La «Gioconda» di Ponchielli messa in ombra dall'illuminazione

Era la sera dopo Natale e Milano si fece un regalo grande così. Fiat lux. Et lux, finalmente, facta est. Non che prima non ci fosse, ma quel maledetto gas bruciava ossigeno e metteva a dura prova i polmoni milanesi. Quel 26 dicembre, la Scala inaugurò la stagione con una sorpresa. Ben 2.280 lampadine brillarono di una luce calda che veniva da pochi isolati di distanza.

La centrale di via Santa Radegonda aveva aperto alla fine di giugno, cancellando un teatrino decrepito e fatiscente, inutilizzato da anni. Generava calore e illuminazione, ma - lì per lì - delle sue capacità termiche non si interessò nessuno. Con l'autunno quella doppia funzionalità fu apprezzata eccome.

Il cartellone scaligero prevedeva un'affollata prima alla quale accorrevano signori con cilindro e dame agghindatissime. Il sipario si alzava sulla «Gioconda» di Ponchielli, ma il verso dello stupore non prese corpo quando si abbassarono le luci, ma quando furono accese.
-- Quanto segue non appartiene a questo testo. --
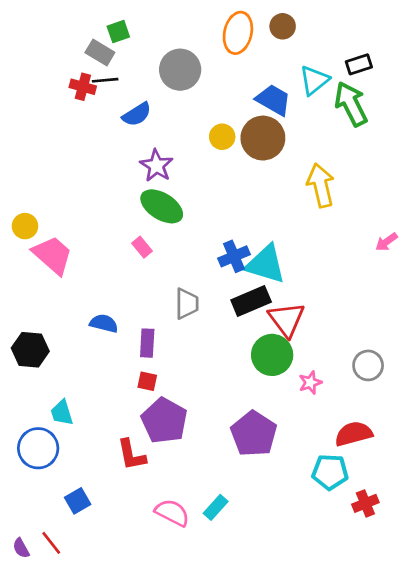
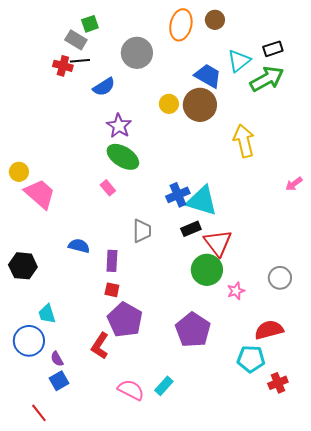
green arrow: (351, 104) -> (267, 79), turned 88
black rectangle: (251, 301) -> (191, 229), size x0.7
red L-shape: (131, 455) -> (100, 346), turned 44
purple semicircle: (21, 548) -> (57, 359), moved

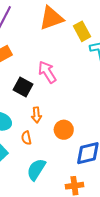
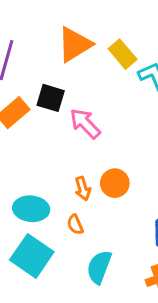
black square: (23, 87) -> (51, 98), moved
orange circle: (64, 130) -> (115, 183), moved

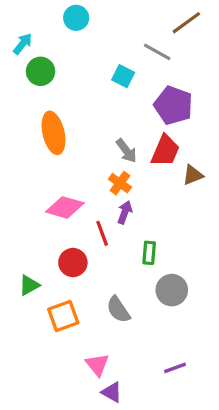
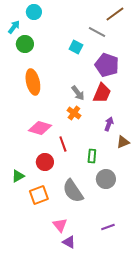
cyan circle: (76, 18) -> (34, 12), moved
brown triangle: (193, 175) -> (123, 142), moved
purple arrow: (125, 212) -> (109, 124), moved
gray semicircle: (118, 310) -> (73, 191), size x1.4

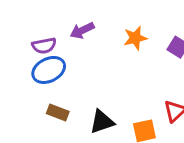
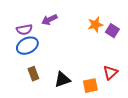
orange star: (135, 38) -> (95, 25), moved
brown rectangle: (58, 113) -> (33, 74), turned 48

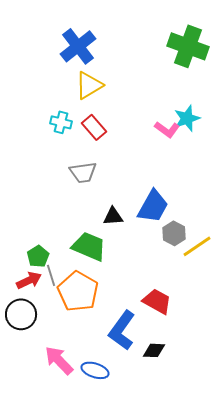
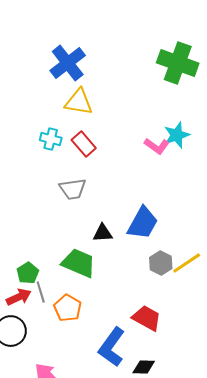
yellow triangle: (89, 85) -> (79, 102), turned 40
gray hexagon: (174, 233) -> (161, 263), moved
orange pentagon: (78, 291) -> (68, 308), size x0.7

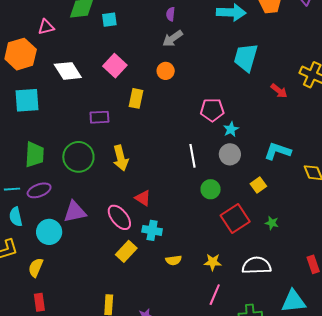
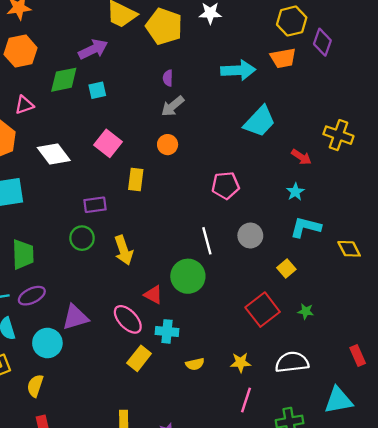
cyan trapezoid: (246, 58) -> (260, 121), turned -148
cyan star: (231, 129) -> (295, 192), moved
green circle: (78, 157) -> (82, 238), moved, size x0.7
green circle: (211, 189) -> (188, 276), moved, size x1.5

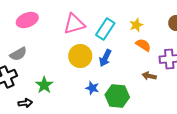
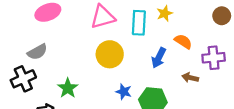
yellow star: (136, 25) -> (165, 13), moved
cyan rectangle: (105, 29) -> (139, 23), turned -30
blue arrow: (105, 58) -> (159, 58), moved

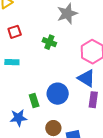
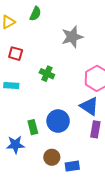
red square: (15, 32) -> (16, 54), turned 32
green cross: (49, 42) -> (47, 74), moved

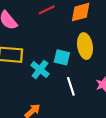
Il vero spettacolo, quella sera, erano loro. Potere della suggestione. Poi il drappo rosso si aprì e lo show finì con l'inizio dell'opera. Le luci avevano messo in ombra il belcanto.

A tutti rimasero impresse quelle virgole sospese sui lampadari. Quell'aria che non si faceva rarefatta nello sterno. Quella visibilità così limpida e, per l'epoca, pulita.

Della «Gioconda» e di Ponchielli ci si dimenticò in fretta. Ogni dicembre, in fondo, una nuova première cancella la precedente. Ma quella fu la prima della centrale elettrica. Smantellata nel 1926, IV dell'era fascista. Ma avviata quando Mussolini aveva cinque mesi.